Pavement markings such as single and double divider lines, edge lines, crosswalks, and bike lane markings are critical in guiding roadway users. However, pavement markings can also lead to catastrophic crashes for motorcyclists and bikers when they are wet or icy. This study evaluated three different pavement marking materials in dry, wet, and icy conditions, in the laboratory and in the field, to help improve rider safety.
For laboratory testing, the researchers chose three different pavement marking materials after a careful review of state specifications and common practice on the Washington State University campus. Evaluated were waterborne paint, preformed fused thermoplastic, and cold applied pre-formed tape surfaces. These were compared with a neat concrete slab by using a British Pendulum Tester (BPT) in dry, wet, and icy conditions. Two different rubber sliders on the BPN were used to simulate different users: a pedestrian slip rubber and tire slip rubber. The frictional properties were recorded as a British Pendulum Number (BPN).

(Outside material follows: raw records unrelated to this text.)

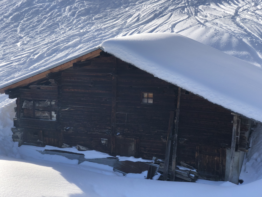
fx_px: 394
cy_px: 98
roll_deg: +0.9
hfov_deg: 36.8
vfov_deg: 28.0
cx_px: 131
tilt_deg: -9.4
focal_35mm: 52
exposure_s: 1/952
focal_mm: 6
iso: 16
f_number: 2.4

The laboratory test results showed that the paint and thermoplastics produced lower BPN values than the neat concrete surface. However, the centerline striping that was tested showed higher frictional properties than the neat concrete surface because of the contours and surface macrotexture of the tested striping.
For field testing, two locations with painted markings on the WSU Pullman campus were chosen for testing. Each location was evaluated by using the BPT, and then two bicyclists rode over the markings in a variety of ways in dry and wet conditions. A devised safety scale allowed the riders to evaluate the field markings. The results showed that riders generally felt safe while riding in a straight line over the pavement markings. Most of their unsafe ratings occurred during wet testing and as the cyclists turned and braked over the pavement markings.
In comparing the BPN values from the laboratory and field testing, the laboratory values were typically higher. This was most likely due to the fact that beads were present on the laboratory markings and not on the field markings. The authors concluded that centerline striping showed the most promising frictional properties. Although paint and thermoplastics had lower frictional properties than those of the neat concrete surface, the use of beads helped improve the laboratory values over the field testing values. Through more testing, a better understanding of BPN values and better correlation between them and rider safety can be determined to evaluate pavement markings.